Sur une vidéo filmée à Gaza, on voit un manifestant abattu dans le dos pendant qu’il s’éloigne de la frontière avec Israël

| Jack Khoury et Yaniv Kubovich pour Haaretz |Traduction SM pour l’AURDIP |Actualités

Selon le comité d’organisation de la marche, le Palestinien filmé dans cette vidéo est Abed el-Fatah Abed e-Nabi, 18 ans, mort à la suite de ces coups de feu ■ Les FDI assurent que le Hamas diffuse de nombreuses vidéos dont certaines sont partielles et falsifiées

Un Palestinien qui participait vendredi (30 mars) à la « Marche du retour » près de la frontière de la bande de Gaza a été abattu alors qu’il tournait le dos aux soldats israéliens et s’éloignait de la barrière frontalière, d’après ce que montre une vidéo publiée samedi par les médias palestiniens.

Selon le comité d’organisation de la marche, ce Palestinien est Abed el-Fatah Abed e-Nabi, 18 ans, et il a succombé à ces tirs, survenus à l’est de Jabaliya, dans le nord de la bande de Gaza.

On voit dans la vidéo deux Palestiniens qui s’éloignent de la frontière en courant vers un groupe nombreux de manifestants.

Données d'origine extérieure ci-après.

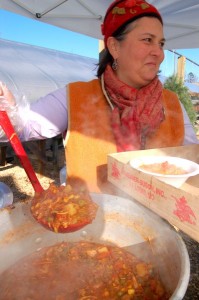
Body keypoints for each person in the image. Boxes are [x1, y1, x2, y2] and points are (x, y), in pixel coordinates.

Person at [0, 0, 198, 193]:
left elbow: (191, 160)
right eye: (147, 40)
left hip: (155, 222)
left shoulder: (172, 102)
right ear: (114, 47)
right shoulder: (77, 96)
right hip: (92, 220)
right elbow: (23, 126)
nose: (159, 53)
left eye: (161, 43)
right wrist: (8, 108)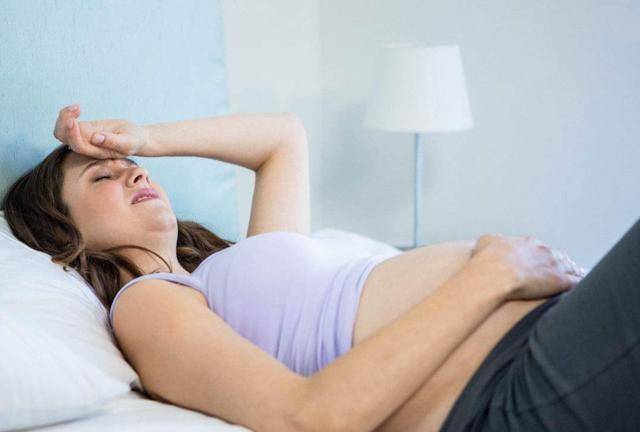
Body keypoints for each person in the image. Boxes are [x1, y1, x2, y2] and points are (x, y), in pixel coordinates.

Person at [2, 103, 632, 432]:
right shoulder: (147, 302)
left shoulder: (227, 274)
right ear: (64, 229)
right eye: (101, 177)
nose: (134, 172)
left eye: (134, 166)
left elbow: (283, 138)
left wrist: (145, 137)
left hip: (539, 348)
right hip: (505, 390)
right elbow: (307, 418)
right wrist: (492, 275)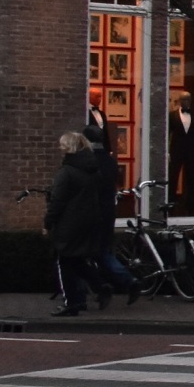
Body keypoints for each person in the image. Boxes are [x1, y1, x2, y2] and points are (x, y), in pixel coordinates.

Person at [44, 132, 106, 317]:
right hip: (89, 220)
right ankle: (100, 286)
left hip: (68, 223)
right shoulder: (93, 168)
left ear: (68, 147)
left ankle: (72, 303)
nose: (60, 148)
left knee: (64, 261)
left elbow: (57, 201)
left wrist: (48, 222)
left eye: (62, 145)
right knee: (76, 260)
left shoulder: (67, 171)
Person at [82, 107, 137, 306]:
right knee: (103, 250)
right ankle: (108, 286)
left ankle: (119, 283)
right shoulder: (110, 162)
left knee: (89, 253)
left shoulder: (89, 162)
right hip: (109, 211)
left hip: (92, 213)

Alors qu’ils sont encore à quelques mètres de ce groupe, on entend un coup de feu, et l’un des Palestiniens, qui serait Abed e-Nabi, tombe au sol. Un petit groupe se rassemble autour de lui pour lui porter secours. Selon le comité d’organisation de la marche, la vidéo « montre clairement que Abed e-Nabi ne représente aucune menace. »

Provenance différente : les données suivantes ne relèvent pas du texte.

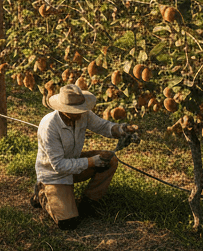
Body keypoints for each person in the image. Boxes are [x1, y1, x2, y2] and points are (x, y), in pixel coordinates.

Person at [31, 84, 138, 229]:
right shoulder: (49, 126)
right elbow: (59, 166)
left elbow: (103, 126)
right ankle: (42, 193)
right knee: (68, 223)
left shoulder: (83, 114)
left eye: (81, 109)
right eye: (74, 111)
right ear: (63, 109)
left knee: (110, 161)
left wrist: (122, 130)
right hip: (53, 174)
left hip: (74, 163)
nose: (80, 113)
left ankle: (88, 202)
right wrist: (92, 162)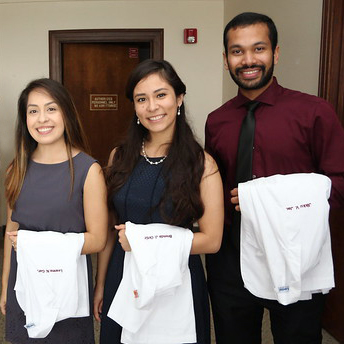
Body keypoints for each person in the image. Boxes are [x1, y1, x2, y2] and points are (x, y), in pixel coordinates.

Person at [205, 12, 344, 344]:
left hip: (297, 255)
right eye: (237, 51)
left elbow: (338, 182)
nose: (248, 60)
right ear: (225, 59)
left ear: (275, 53)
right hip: (231, 260)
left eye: (259, 48)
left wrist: (273, 198)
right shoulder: (217, 121)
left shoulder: (314, 112)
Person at [93, 59, 224, 344]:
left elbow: (212, 240)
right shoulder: (120, 156)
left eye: (161, 95)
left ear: (179, 98)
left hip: (177, 279)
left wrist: (142, 240)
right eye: (142, 99)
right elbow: (109, 231)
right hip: (123, 272)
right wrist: (101, 283)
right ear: (135, 107)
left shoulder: (202, 164)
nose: (152, 107)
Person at [0, 78, 108, 344]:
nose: (42, 119)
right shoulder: (16, 169)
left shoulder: (88, 170)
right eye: (33, 111)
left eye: (51, 109)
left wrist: (36, 245)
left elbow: (97, 239)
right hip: (23, 283)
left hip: (67, 287)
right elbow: (11, 232)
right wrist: (4, 285)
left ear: (66, 114)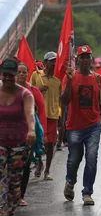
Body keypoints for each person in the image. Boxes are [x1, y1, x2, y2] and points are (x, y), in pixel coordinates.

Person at [61, 45, 101, 206]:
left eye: (88, 56)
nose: (85, 60)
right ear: (77, 60)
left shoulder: (99, 79)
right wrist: (68, 81)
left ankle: (87, 192)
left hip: (93, 126)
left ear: (91, 60)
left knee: (91, 158)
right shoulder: (70, 77)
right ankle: (70, 182)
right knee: (74, 159)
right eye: (82, 57)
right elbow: (65, 101)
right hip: (74, 126)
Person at [0, 58, 36, 216]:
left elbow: (30, 114)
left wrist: (31, 130)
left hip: (19, 144)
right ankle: (1, 206)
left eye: (10, 75)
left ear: (15, 75)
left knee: (15, 183)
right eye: (4, 75)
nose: (7, 78)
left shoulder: (25, 94)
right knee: (1, 176)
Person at [16, 63, 47, 206]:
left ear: (28, 73)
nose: (21, 74)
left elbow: (41, 110)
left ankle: (21, 195)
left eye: (24, 72)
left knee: (26, 164)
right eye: (19, 72)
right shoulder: (6, 90)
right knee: (9, 166)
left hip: (28, 133)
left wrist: (42, 132)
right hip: (10, 134)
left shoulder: (32, 90)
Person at [31, 51, 61, 180]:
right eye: (51, 61)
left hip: (53, 115)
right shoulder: (36, 76)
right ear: (45, 63)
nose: (53, 63)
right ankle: (39, 163)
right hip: (38, 115)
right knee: (38, 142)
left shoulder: (58, 80)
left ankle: (47, 170)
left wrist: (61, 117)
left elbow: (60, 99)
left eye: (55, 61)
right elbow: (27, 92)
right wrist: (39, 90)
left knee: (51, 144)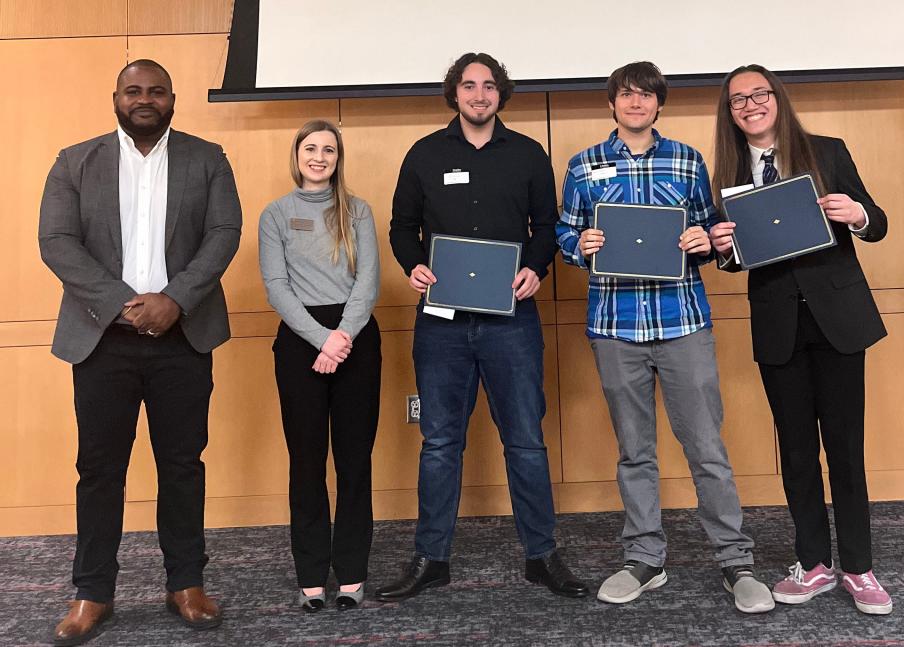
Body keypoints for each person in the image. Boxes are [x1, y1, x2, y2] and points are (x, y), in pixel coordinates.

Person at [556, 61, 774, 614]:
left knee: (706, 447)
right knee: (635, 451)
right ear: (612, 104)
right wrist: (578, 242)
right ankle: (644, 559)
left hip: (682, 323)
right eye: (626, 95)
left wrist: (704, 239)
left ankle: (735, 561)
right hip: (614, 326)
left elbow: (710, 228)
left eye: (646, 96)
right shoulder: (584, 165)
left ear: (659, 104)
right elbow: (565, 228)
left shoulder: (688, 159)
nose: (635, 103)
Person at [38, 59, 242, 645]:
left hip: (184, 337)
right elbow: (56, 241)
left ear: (174, 99)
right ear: (116, 98)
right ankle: (92, 592)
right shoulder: (75, 161)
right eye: (134, 90)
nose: (144, 98)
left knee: (183, 465)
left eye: (156, 90)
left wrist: (174, 299)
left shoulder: (208, 158)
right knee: (100, 470)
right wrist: (130, 304)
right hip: (103, 339)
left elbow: (224, 233)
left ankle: (186, 585)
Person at [378, 52, 587, 601]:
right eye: (468, 86)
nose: (478, 95)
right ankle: (431, 558)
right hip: (441, 324)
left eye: (488, 86)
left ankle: (541, 556)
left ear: (501, 94)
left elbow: (546, 225)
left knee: (525, 441)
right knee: (440, 442)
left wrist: (535, 268)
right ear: (454, 93)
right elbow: (403, 227)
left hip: (511, 320)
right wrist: (412, 265)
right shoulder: (424, 154)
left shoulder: (527, 154)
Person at [709, 64, 891, 615]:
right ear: (730, 113)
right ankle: (813, 563)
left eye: (760, 94)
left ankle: (858, 567)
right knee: (795, 450)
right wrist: (721, 246)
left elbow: (877, 221)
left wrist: (858, 215)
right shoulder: (728, 172)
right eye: (739, 99)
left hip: (837, 319)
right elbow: (737, 261)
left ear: (778, 100)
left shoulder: (827, 151)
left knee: (845, 449)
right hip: (778, 323)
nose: (751, 105)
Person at [259, 120, 381, 611]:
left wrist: (342, 338)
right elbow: (276, 287)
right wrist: (321, 341)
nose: (319, 156)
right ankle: (311, 571)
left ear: (338, 158)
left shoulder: (359, 211)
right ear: (297, 154)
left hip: (354, 341)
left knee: (354, 462)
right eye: (311, 148)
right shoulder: (276, 214)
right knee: (307, 463)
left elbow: (368, 281)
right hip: (300, 343)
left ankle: (351, 570)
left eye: (329, 149)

Le porte-parole des Forces de défense d’Israël (FDI) a publié une réponse affirmant que le Hamas diffuse de nombreuses vidéos dont certaines présentent de façon partielle des événements qui ont fait l’objet de montage et de falsification.

« Les FDI ont réagi vendredi à des manifestations violentes et à des actions terroristes comportant des tirs à balles réelles contre leurs soldats, des tentatives de s’infiltrer en Israël... des jets de pierre et de bouteilles incendiaires », indique le communiqué. « L’armée a agi dans le respect des protocoles d’ouverture du feu et de façon raisonnable, puisqu’elle a évité de nuire aux civils placés sur les lieux par le Hamas, qui souhaite mettre Israël en difficulté en exposant ces civils au danger... quiconque participe à des manifestations violentes se met en danger. »

Abed e-Nabi rejoint le décompte de 15 Palestiniens tués lors des manifestations de vendredi (30 mars), au cours desquelles 758 personnes ont été blessées par des tirs de balles réelles, 148 par des balles enveloppées de caoutchouc, 422 par l’inhalation de gaz lacrymogène et 88 par d’autres causes.

Le Conseil de sécurité de l’ONU s’est réuni vendredi soir pour examiner les évènements survenus à la frontière de la bande de Gaza, bien que les États-Unis et Israël aient demandé que ces débats soient remis à samedi, en raison de la célébration de la veille de la Pâque. Aucun représentant d’Israël n’a assisté à ces discussions.

Dans un communiqué publié samedi, l’ambassadeur israélien aux Nations unies, Danny Danon, s’est exprimé en ces termes : « Cette façon choquante de bafouer une fête sacrée ne nous empêchera pas de faire connaître la vérité sur les manifestations violentes du Hamas, dont le seul but est de déchaîner les passions dans le secteur et de déclencher des provocations. »

Samedi, une organisation arabe israélienne de défense des droits humains a dénoncé comme « illicites » les actions menées par Israël à la frontière de la bande de Gaza, avertissant le Procureur général Avichay Mendelblit qu’Israël violait le droit international.